Counting comprehension data
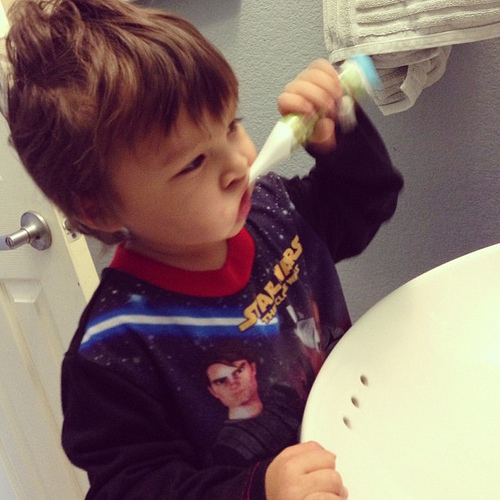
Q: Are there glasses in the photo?
A: No, there are no glasses.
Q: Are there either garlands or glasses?
A: No, there are no glasses or garlands.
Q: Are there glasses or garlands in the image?
A: No, there are no glasses or garlands.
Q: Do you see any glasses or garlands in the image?
A: No, there are no glasses or garlands.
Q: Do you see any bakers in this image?
A: No, there are no bakers.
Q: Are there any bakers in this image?
A: No, there are no bakers.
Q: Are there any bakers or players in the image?
A: No, there are no bakers or players.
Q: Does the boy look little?
A: Yes, the boy is little.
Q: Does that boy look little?
A: Yes, the boy is little.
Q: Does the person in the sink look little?
A: Yes, the boy is little.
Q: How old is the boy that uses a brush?
A: The boy is little.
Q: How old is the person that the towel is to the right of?
A: The boy is little.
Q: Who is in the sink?
A: The boy is in the sink.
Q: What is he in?
A: The boy is in the sink.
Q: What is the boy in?
A: The boy is in the sink.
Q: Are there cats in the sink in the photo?
A: No, there is a boy in the sink.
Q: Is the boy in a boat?
A: No, the boy is in the sink.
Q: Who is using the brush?
A: The boy is using the brush.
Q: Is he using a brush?
A: Yes, the boy is using a brush.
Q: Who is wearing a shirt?
A: The boy is wearing a shirt.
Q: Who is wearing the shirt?
A: The boy is wearing a shirt.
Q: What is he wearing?
A: The boy is wearing a shirt.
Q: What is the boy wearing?
A: The boy is wearing a shirt.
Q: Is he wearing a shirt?
A: Yes, the boy is wearing a shirt.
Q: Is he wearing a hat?
A: No, the boy is wearing a shirt.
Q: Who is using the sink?
A: The boy is using the sink.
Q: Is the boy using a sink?
A: Yes, the boy is using a sink.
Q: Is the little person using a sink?
A: Yes, the boy is using a sink.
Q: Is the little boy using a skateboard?
A: No, the boy is using a sink.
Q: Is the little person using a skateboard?
A: No, the boy is using a sink.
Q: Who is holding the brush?
A: The boy is holding the brush.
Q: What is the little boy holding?
A: The boy is holding the brush.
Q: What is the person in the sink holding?
A: The boy is holding the brush.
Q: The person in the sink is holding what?
A: The boy is holding the brush.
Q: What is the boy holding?
A: The boy is holding the brush.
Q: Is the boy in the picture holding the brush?
A: Yes, the boy is holding the brush.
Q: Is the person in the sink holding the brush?
A: Yes, the boy is holding the brush.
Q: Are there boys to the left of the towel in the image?
A: Yes, there is a boy to the left of the towel.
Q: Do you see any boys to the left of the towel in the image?
A: Yes, there is a boy to the left of the towel.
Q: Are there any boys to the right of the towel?
A: No, the boy is to the left of the towel.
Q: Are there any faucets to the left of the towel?
A: No, there is a boy to the left of the towel.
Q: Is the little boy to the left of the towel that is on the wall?
A: Yes, the boy is to the left of the towel.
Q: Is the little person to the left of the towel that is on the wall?
A: Yes, the boy is to the left of the towel.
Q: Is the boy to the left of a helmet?
A: No, the boy is to the left of the towel.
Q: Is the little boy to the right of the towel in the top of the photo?
A: No, the boy is to the left of the towel.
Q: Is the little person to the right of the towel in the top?
A: No, the boy is to the left of the towel.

> _Assignment_
Can you set down, word for word, the lines of the records starting at the line that contains "Q: Is the little person to the right" and ending at the end of the records?

> _Response for this exercise_
Q: Is the little person to the right of the towel in the top?
A: No, the boy is to the left of the towel.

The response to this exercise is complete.